======== ОТРЫВОК ========
Учил меня мой воспитатель, однако, очень плохо, чему попало и как попало. Из языков он больше всего налегал почему-то на латынь, и немало тяжких дней провел я в зубрежке латинской грамматики.
Года за два до поступления в гимназию (поступил я туда на одиннадцатом году) я испытал еще одну страсть — к житиям святых, и начал поститься, молиться… Страсть эта, вначале сладостная, превратилась затем, благодаря смерти моей маленькой сестры Нади, в мучительную, в тоску, длившуюся целую зиму, в постоянную мысль о том, что за гробом. Излечила меня, помню, весна. Отзвуком этого осталось то упоение, с каким отдавался я иногда печали всенощных бдений в елецких церквах, куда водило нас, гимназистов, наше начальство, хотя вообще церковных служб я не любил. (Теперь люблю — в древних русских церквах и иноверческие, то есть католические, мусульманские, буддийские, — хотя никакой ортодоксальной веры не держусь.)
======== ПРЕДОСТАВЛЕННЫЕ МАТЕРИАЛЫ ========
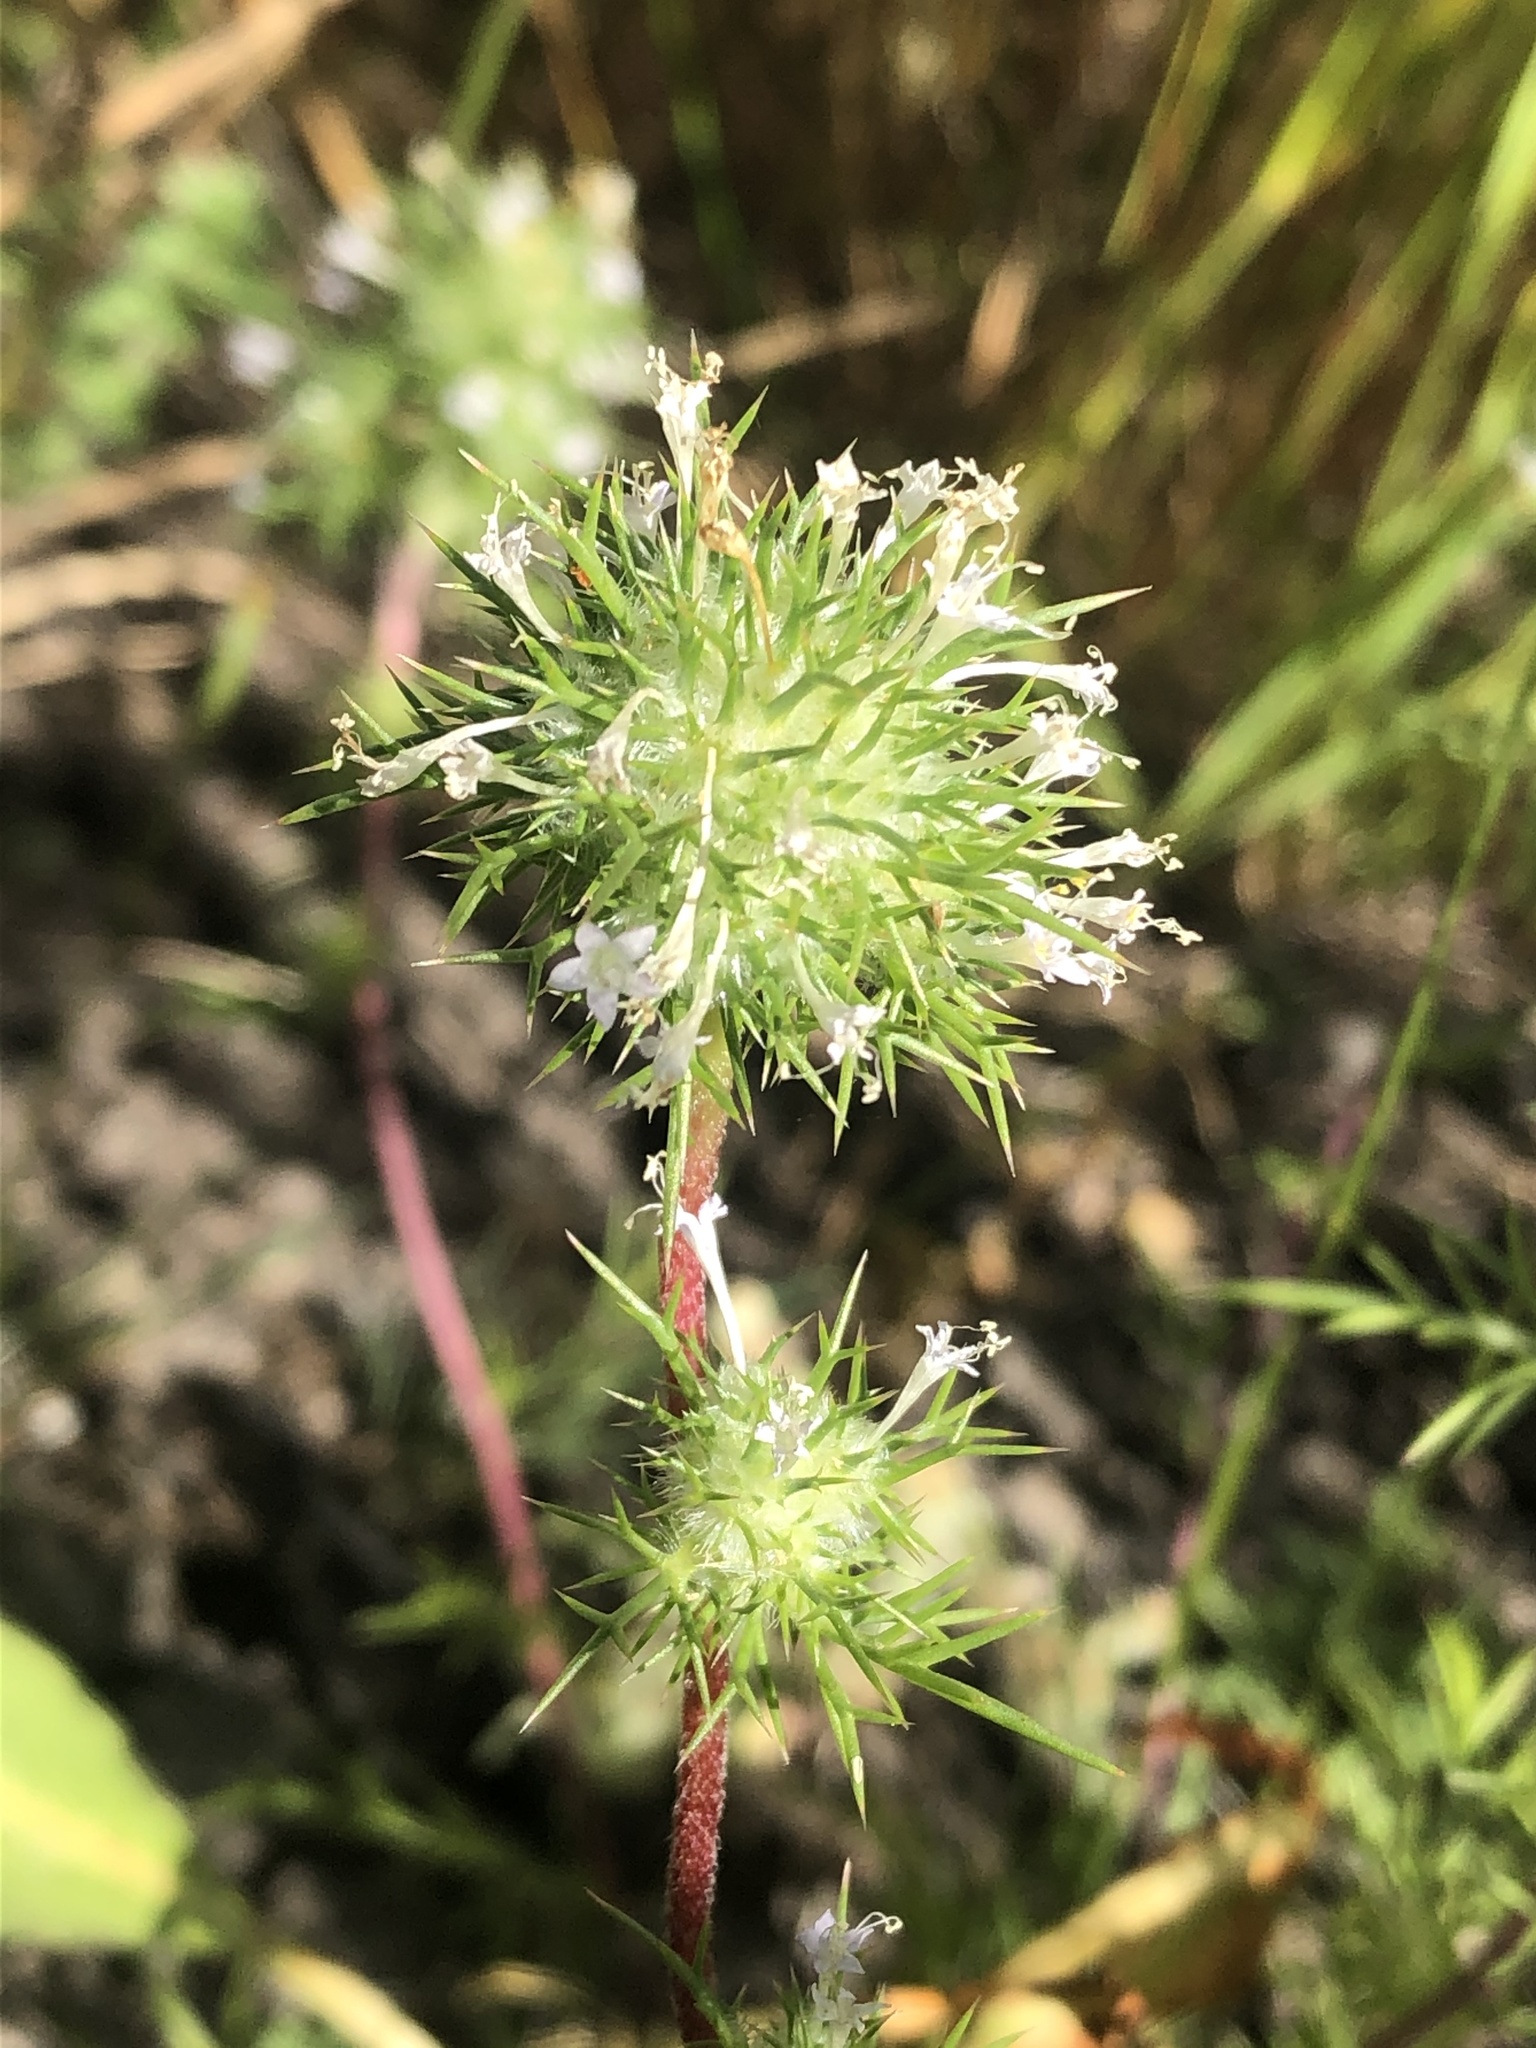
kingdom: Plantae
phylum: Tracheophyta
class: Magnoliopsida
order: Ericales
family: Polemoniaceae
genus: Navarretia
========
======== ПРЕДОСТАВЛЕННЫЕ МАТЕРИАЛЫ ========
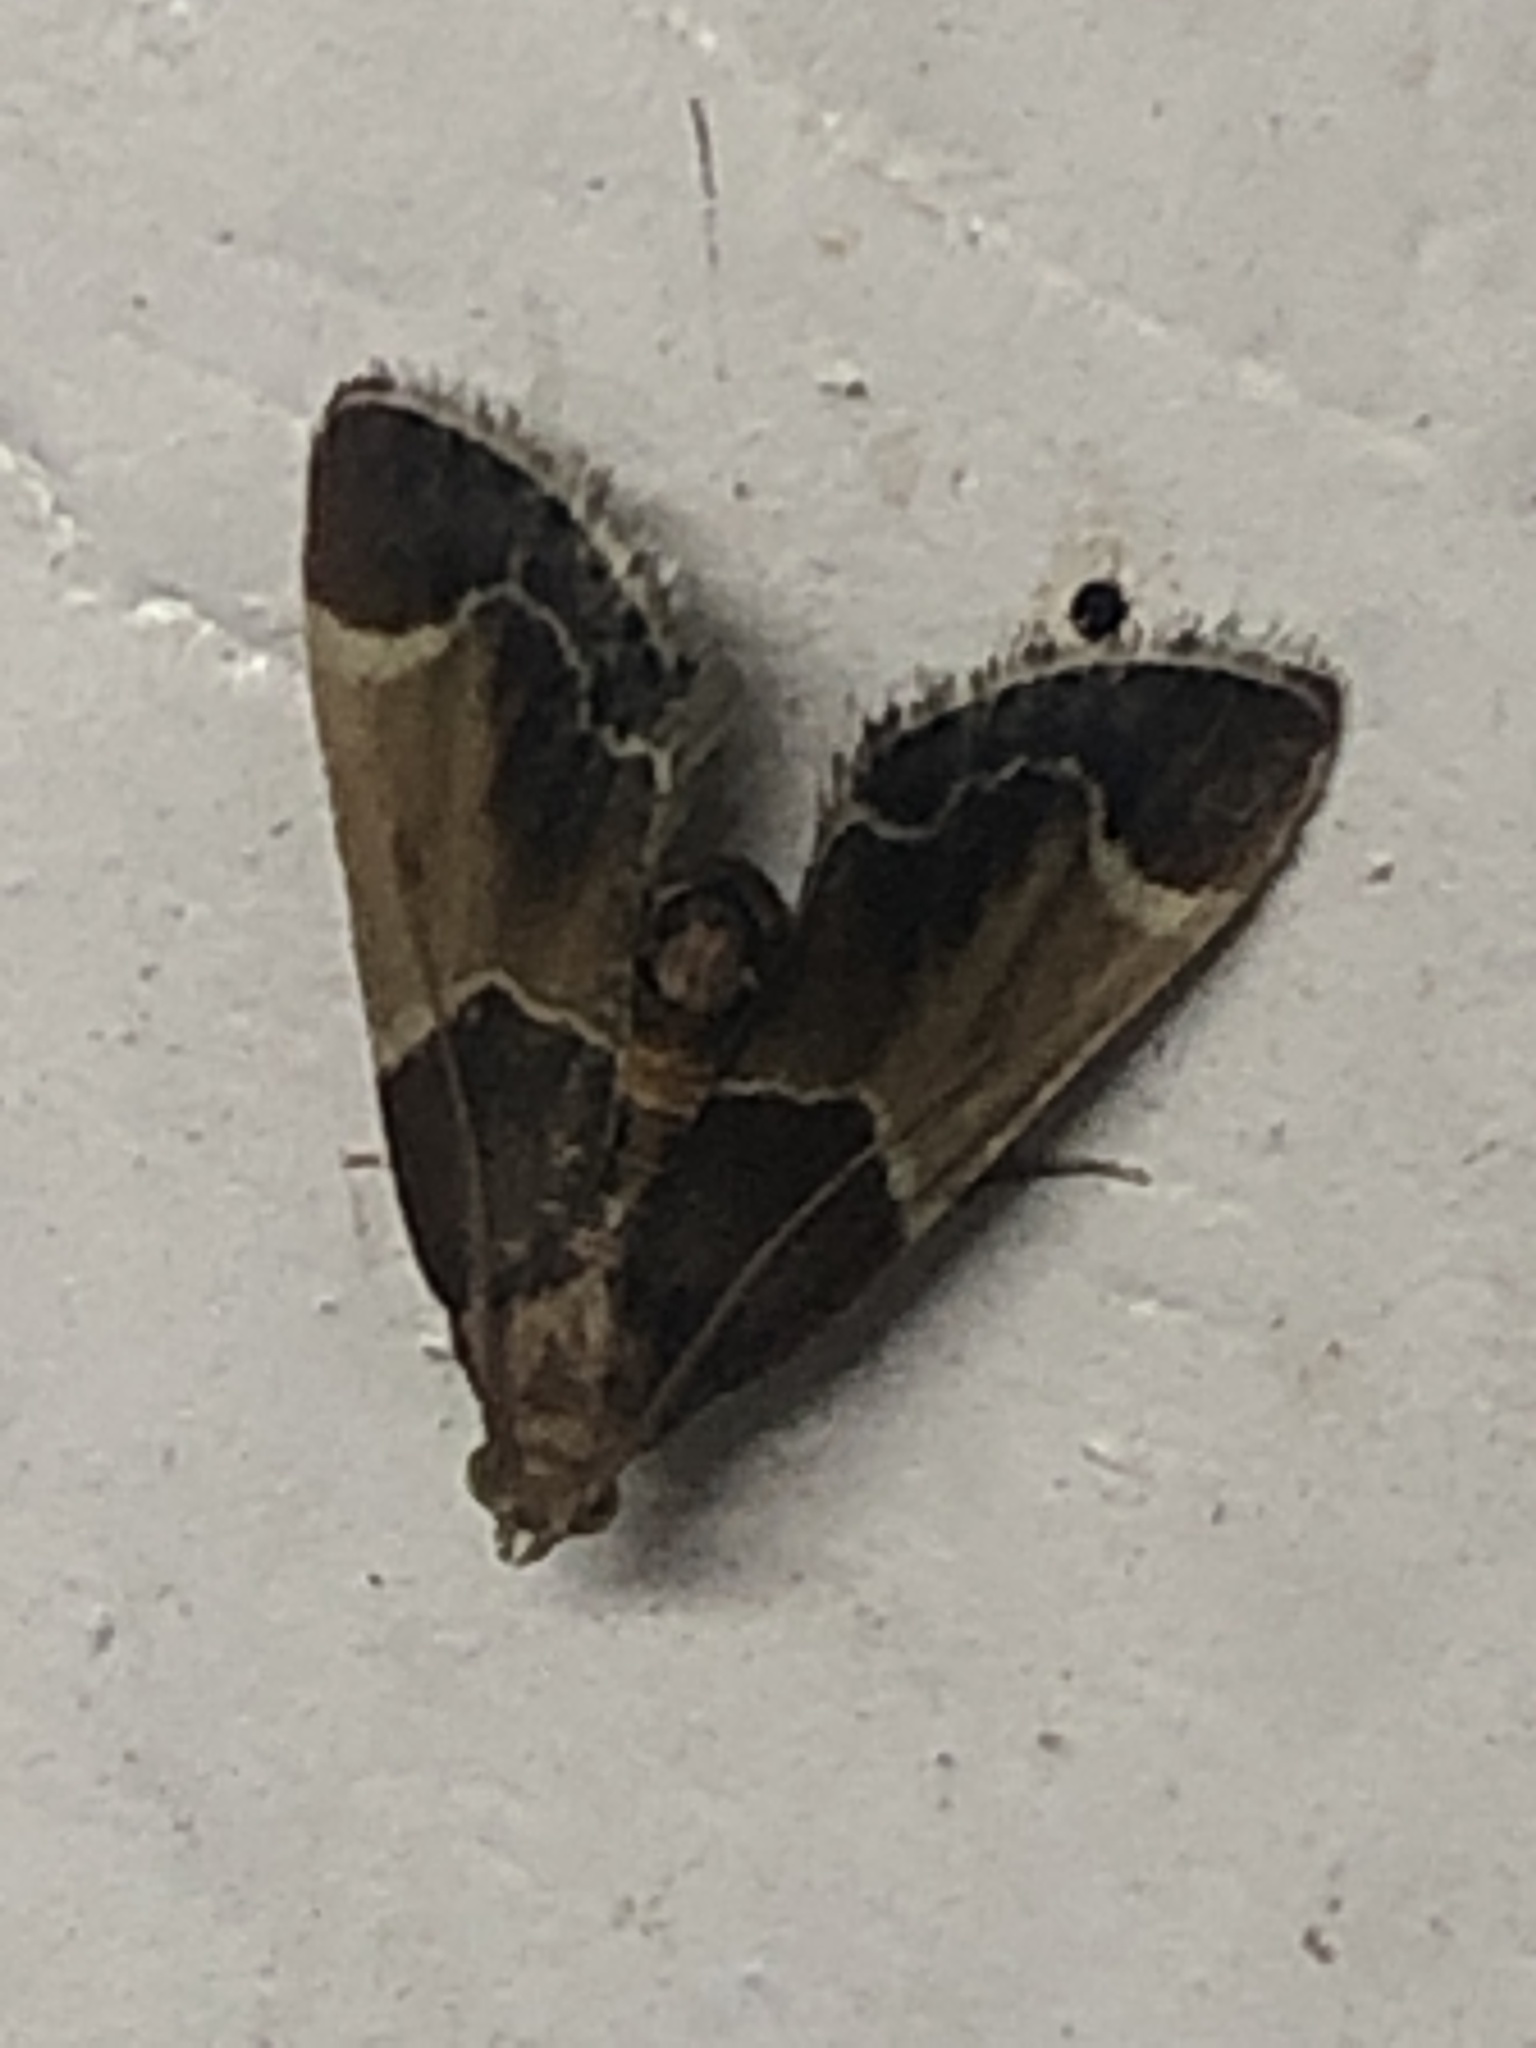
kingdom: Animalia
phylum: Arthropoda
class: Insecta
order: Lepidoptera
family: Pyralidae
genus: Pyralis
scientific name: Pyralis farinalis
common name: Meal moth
========
• [ЗАДАНИЯ]
A - Ответьте по отрывку на вопросы:
(i) На какой язык больше всего налегал воспитатель?
(ii) На каком году рассказчик поступил в гимназию?
(iii) Что излечило рассказчика от тоски?
B - Перескажите содержание отрывка в двух предложениях.
C - Воспроизведите из отрывка без изменений фрагмент, начиная со слов «Учил меня мой» и заканчивая словами «зубрежке латинской грамматики.».

• [ОТВЕТЫ]
A -
(i) На латынь.
(ii) На одиннадцатом году.
(iii) Весна.

B - Воспитатель учил рассказчика очень плохо и больше всего налегал на латынь. За два года до гимназии у рассказчика появилась страсть к житиям святых, а после смерти маленькой сестры Нади она превратилась в мучительную тоску, которую излечила весна.

C -
Учил меня мой воспитатель, однако, очень плохо, чему попало и как попало. Из языков он больше всего налегал почему-то на латынь, и немало тяжких дней провел я в зубрежке латинской грамматики.